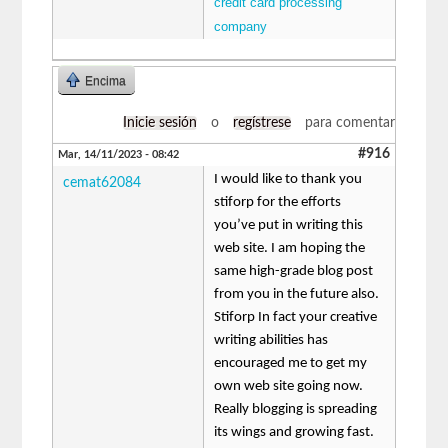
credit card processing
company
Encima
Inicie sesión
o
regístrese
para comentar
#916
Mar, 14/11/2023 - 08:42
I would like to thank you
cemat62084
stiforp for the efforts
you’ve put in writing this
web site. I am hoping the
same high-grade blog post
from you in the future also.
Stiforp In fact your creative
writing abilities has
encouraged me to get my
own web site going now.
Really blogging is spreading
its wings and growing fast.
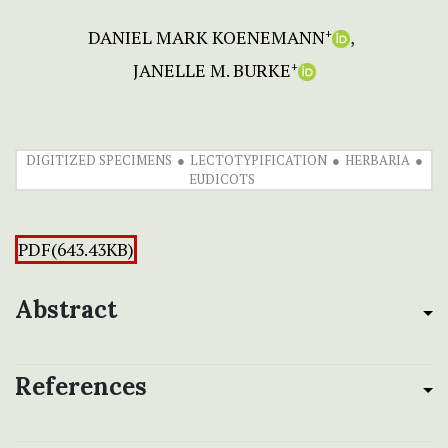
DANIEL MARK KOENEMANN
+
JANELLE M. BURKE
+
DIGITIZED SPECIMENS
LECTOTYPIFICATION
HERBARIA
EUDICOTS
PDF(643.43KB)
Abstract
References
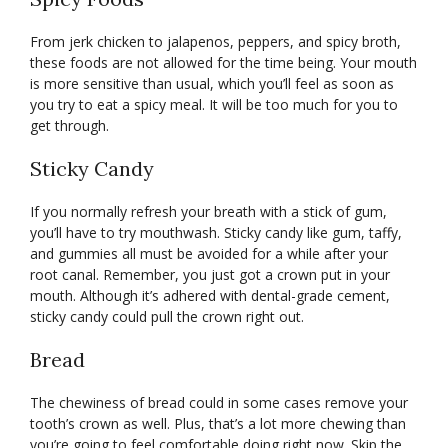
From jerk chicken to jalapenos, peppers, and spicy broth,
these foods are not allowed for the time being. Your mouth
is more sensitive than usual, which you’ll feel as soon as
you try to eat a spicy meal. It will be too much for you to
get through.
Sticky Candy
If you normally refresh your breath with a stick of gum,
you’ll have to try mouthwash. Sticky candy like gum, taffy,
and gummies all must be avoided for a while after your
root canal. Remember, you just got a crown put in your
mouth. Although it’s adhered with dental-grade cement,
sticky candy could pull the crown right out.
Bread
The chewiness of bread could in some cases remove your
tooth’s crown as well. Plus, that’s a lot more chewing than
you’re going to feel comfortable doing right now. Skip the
---
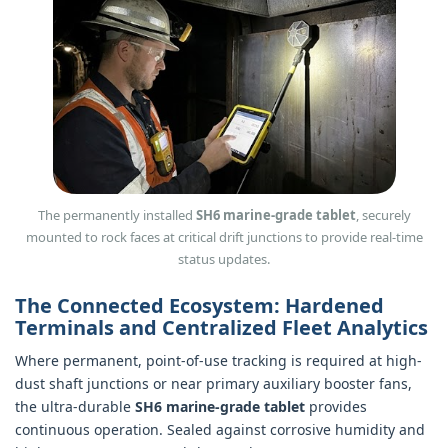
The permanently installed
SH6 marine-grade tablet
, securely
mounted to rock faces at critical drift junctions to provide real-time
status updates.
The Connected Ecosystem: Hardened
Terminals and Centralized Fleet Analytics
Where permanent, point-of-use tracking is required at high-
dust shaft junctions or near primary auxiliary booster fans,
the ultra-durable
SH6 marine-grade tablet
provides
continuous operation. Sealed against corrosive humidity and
--
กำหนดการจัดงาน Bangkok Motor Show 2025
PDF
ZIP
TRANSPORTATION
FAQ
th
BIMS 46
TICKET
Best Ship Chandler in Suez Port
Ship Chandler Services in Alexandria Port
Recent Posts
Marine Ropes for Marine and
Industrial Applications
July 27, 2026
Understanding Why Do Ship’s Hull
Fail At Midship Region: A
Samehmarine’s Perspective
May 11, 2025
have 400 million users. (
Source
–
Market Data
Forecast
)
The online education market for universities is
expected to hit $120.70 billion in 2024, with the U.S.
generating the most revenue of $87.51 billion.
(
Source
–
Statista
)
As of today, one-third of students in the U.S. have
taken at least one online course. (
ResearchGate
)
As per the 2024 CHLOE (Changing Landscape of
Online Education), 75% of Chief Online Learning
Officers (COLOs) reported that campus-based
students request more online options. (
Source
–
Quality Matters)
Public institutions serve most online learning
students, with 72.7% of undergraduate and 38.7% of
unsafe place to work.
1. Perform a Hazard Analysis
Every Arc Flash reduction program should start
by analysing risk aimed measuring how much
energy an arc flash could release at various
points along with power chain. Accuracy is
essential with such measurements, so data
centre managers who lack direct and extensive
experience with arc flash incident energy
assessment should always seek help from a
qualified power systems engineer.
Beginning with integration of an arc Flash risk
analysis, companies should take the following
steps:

Task directions
Can you render the lines from the one containing "The permanently installed" through the one containing "continuous operation. Sealed", both included, as a numbered list with blank lines omitted?

Written solution
1. The permanently installed
2. SH6 marine-grade tablet
3. , securely
4. mounted to rock faces at critical drift junctions to provide real-time
5. status updates.
6. The Connected Ecosystem: Hardened
7. Terminals and Centralized Fleet Analytics
8. Where permanent, point-of-use tracking is required at high-
9. dust shaft junctions or near primary auxiliary booster fans,
10. the ultra-durable
11. SH6 marine-grade tablet
12. provides
13. continuous operation. Sealed against corrosive humidity and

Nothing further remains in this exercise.